=== Extracted information ===

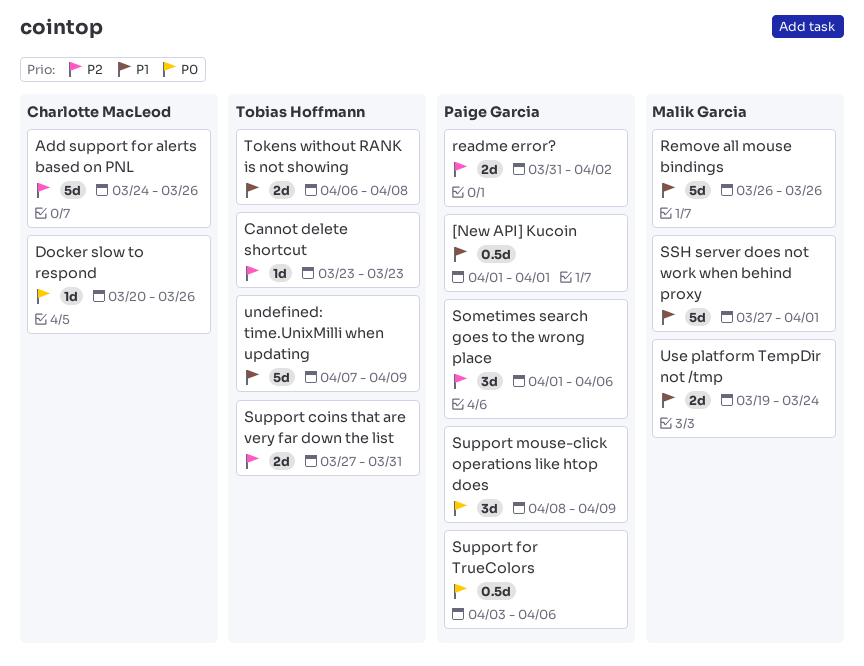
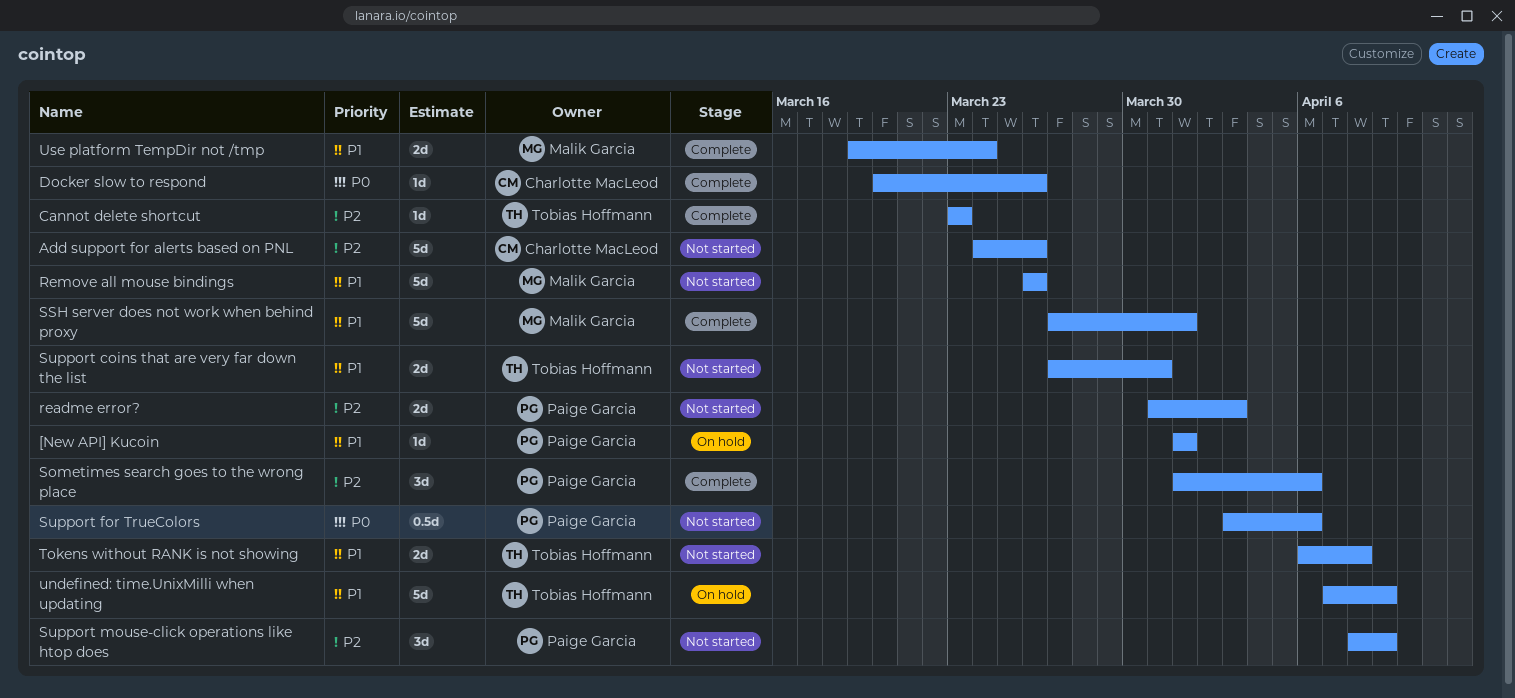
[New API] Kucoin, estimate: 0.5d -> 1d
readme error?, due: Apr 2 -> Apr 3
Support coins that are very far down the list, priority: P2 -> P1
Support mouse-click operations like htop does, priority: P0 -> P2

===
=== Extracted information ===

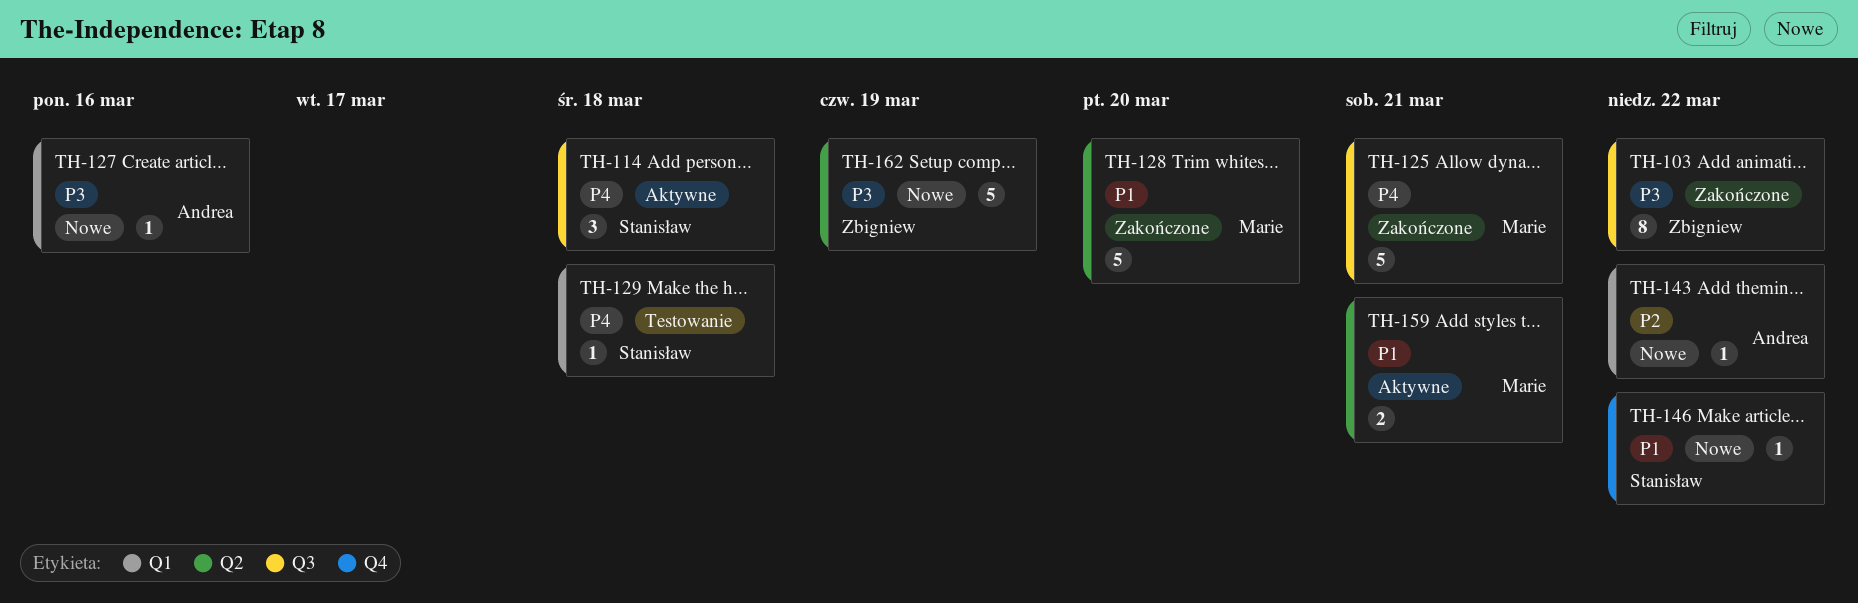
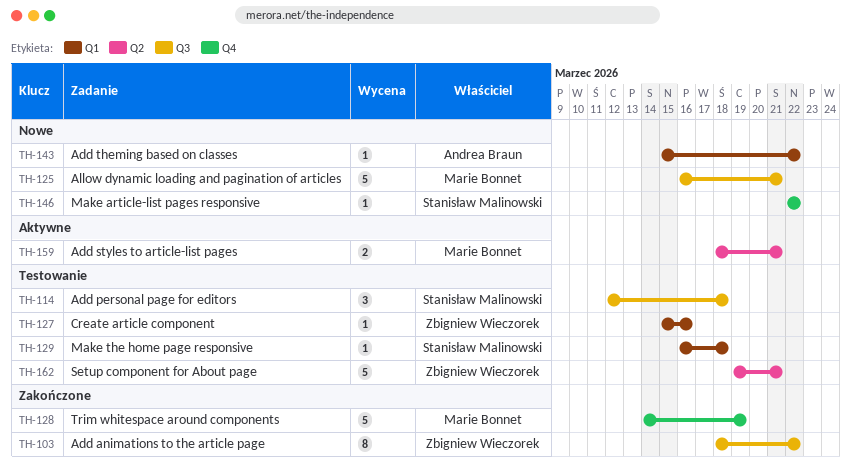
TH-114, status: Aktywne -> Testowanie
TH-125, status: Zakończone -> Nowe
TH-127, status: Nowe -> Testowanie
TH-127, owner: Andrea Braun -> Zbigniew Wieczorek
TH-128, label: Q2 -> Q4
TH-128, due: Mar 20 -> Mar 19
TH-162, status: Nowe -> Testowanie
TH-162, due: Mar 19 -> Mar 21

===
=== Extracted information ===

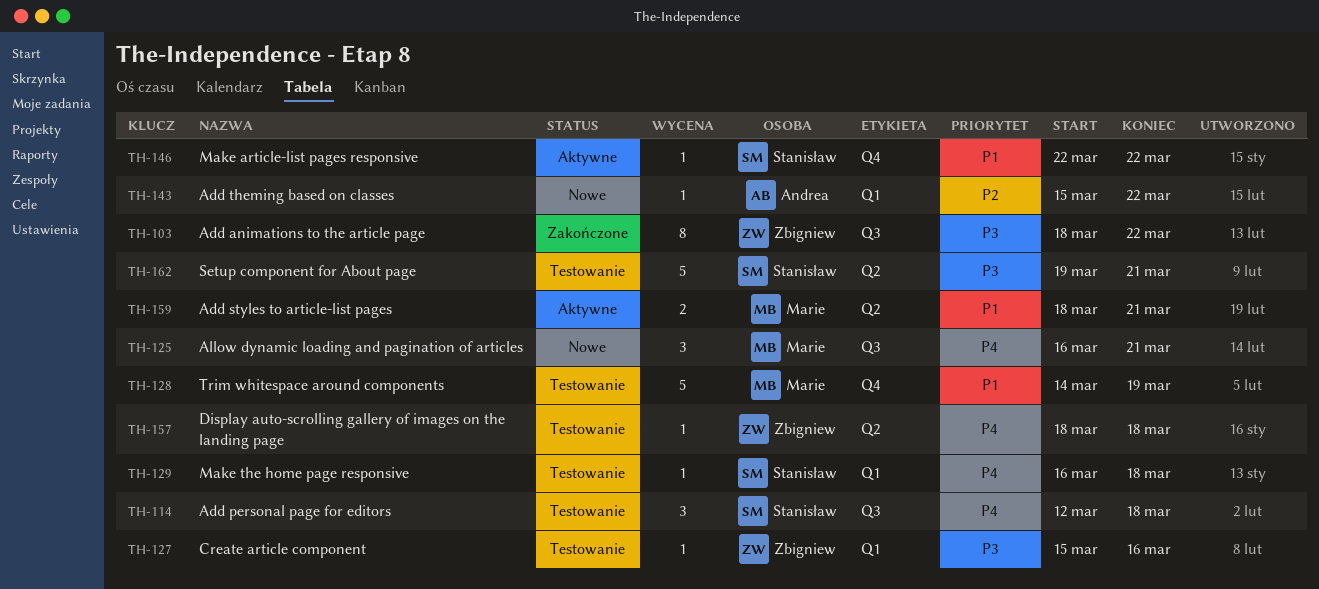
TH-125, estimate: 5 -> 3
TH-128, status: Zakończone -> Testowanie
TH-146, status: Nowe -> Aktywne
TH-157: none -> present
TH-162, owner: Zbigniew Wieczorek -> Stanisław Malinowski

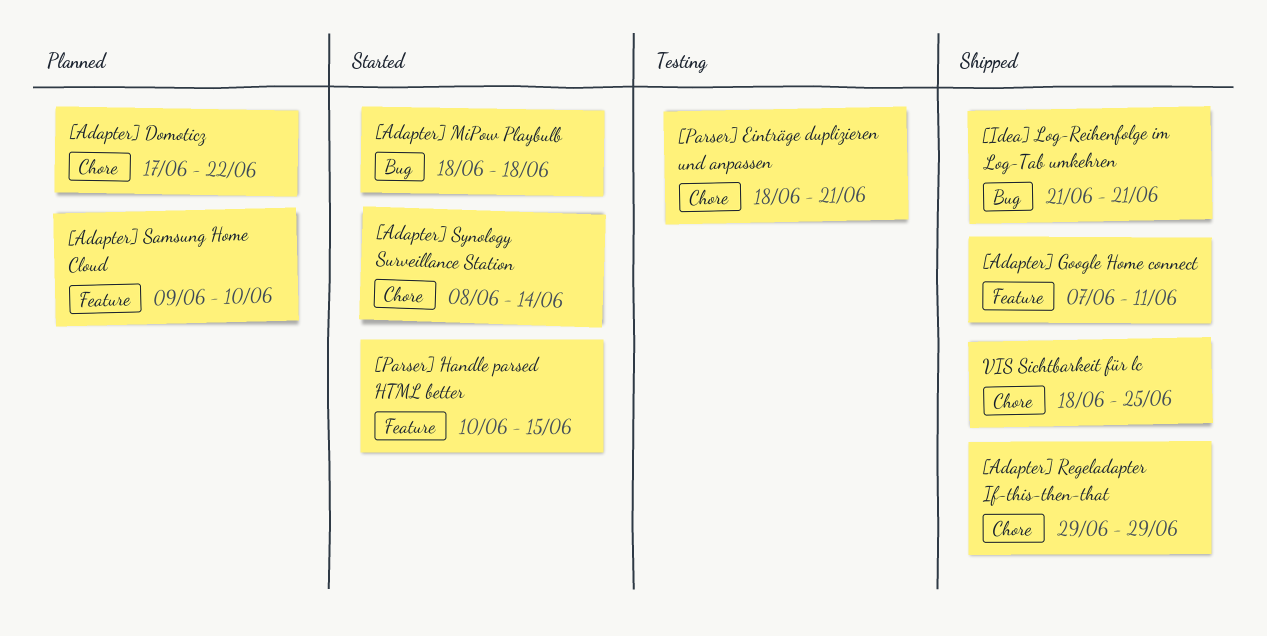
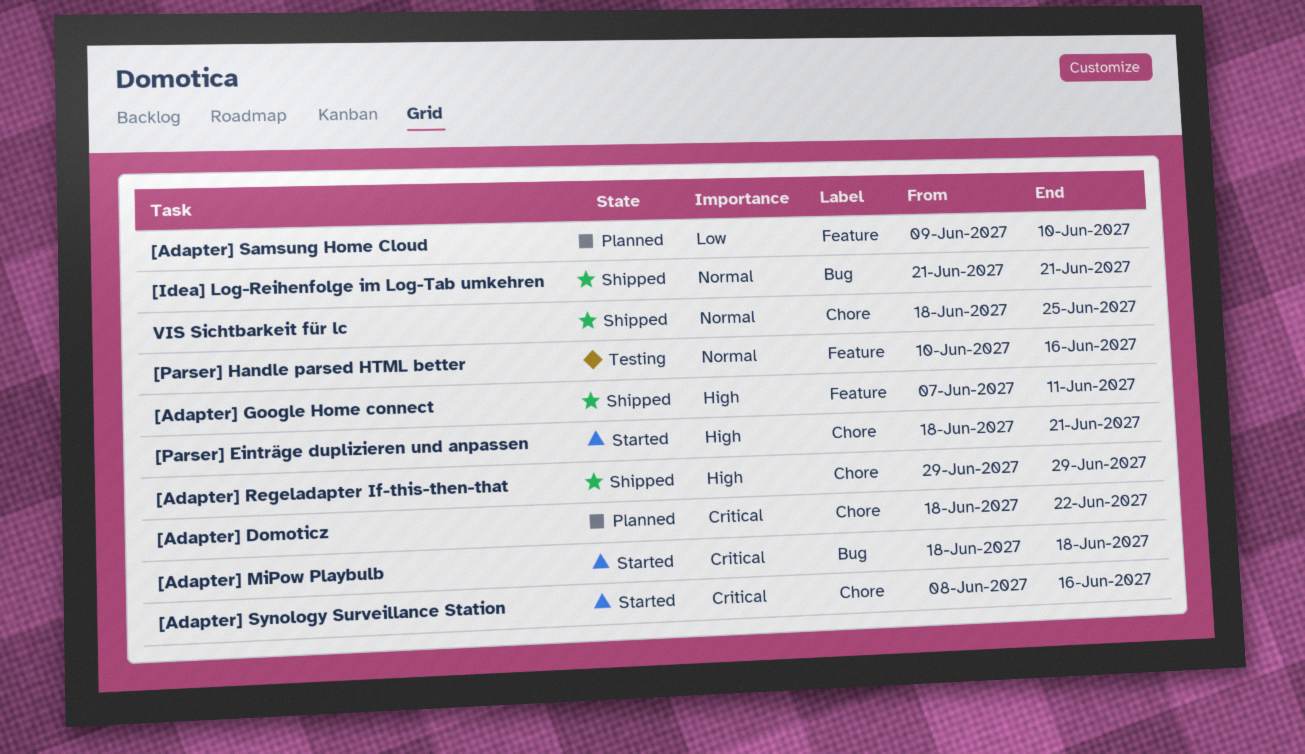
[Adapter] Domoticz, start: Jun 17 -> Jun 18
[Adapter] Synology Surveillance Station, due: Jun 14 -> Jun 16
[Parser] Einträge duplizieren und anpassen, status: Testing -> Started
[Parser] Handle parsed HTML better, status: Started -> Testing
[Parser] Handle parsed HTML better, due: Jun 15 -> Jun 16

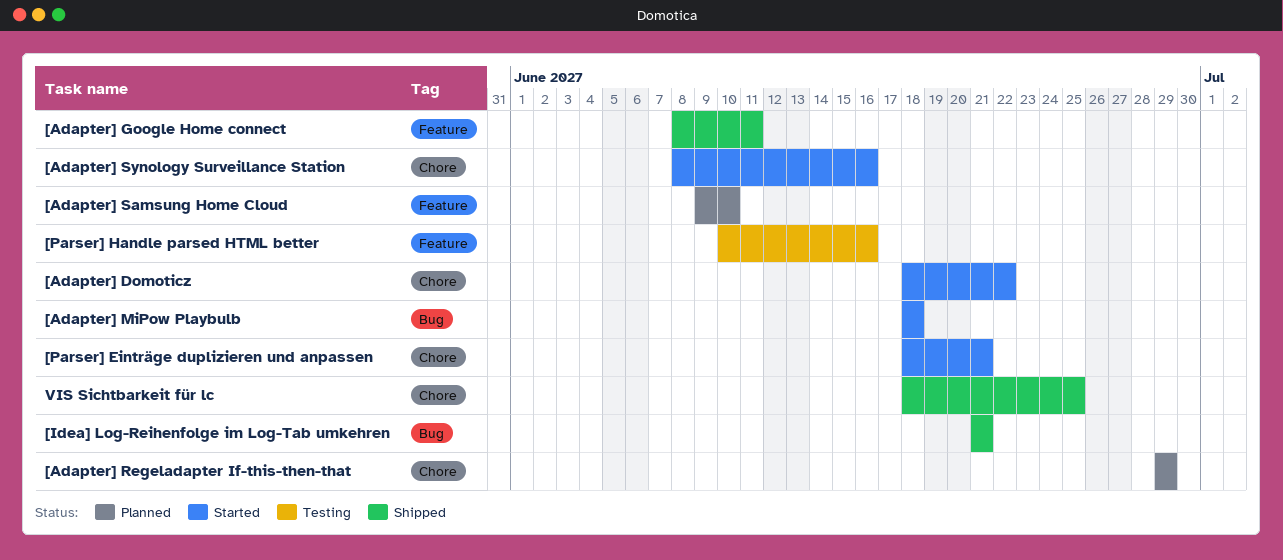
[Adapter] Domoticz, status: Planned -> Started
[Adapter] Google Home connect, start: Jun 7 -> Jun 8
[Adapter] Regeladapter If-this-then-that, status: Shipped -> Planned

===

## Action item
From the records above, extract exactly and only the lines that begin at the line with "readme error?, due: Apr 2 -> Apr 3" and stop after the line with "Support mouse-click operations".

## Written answer
readme error?, due: Apr 2 -> Apr 3
Support coins that are very far down the list, priority: P2 -> P1
Support mouse-click operations like htop does, priority: P0 -> P2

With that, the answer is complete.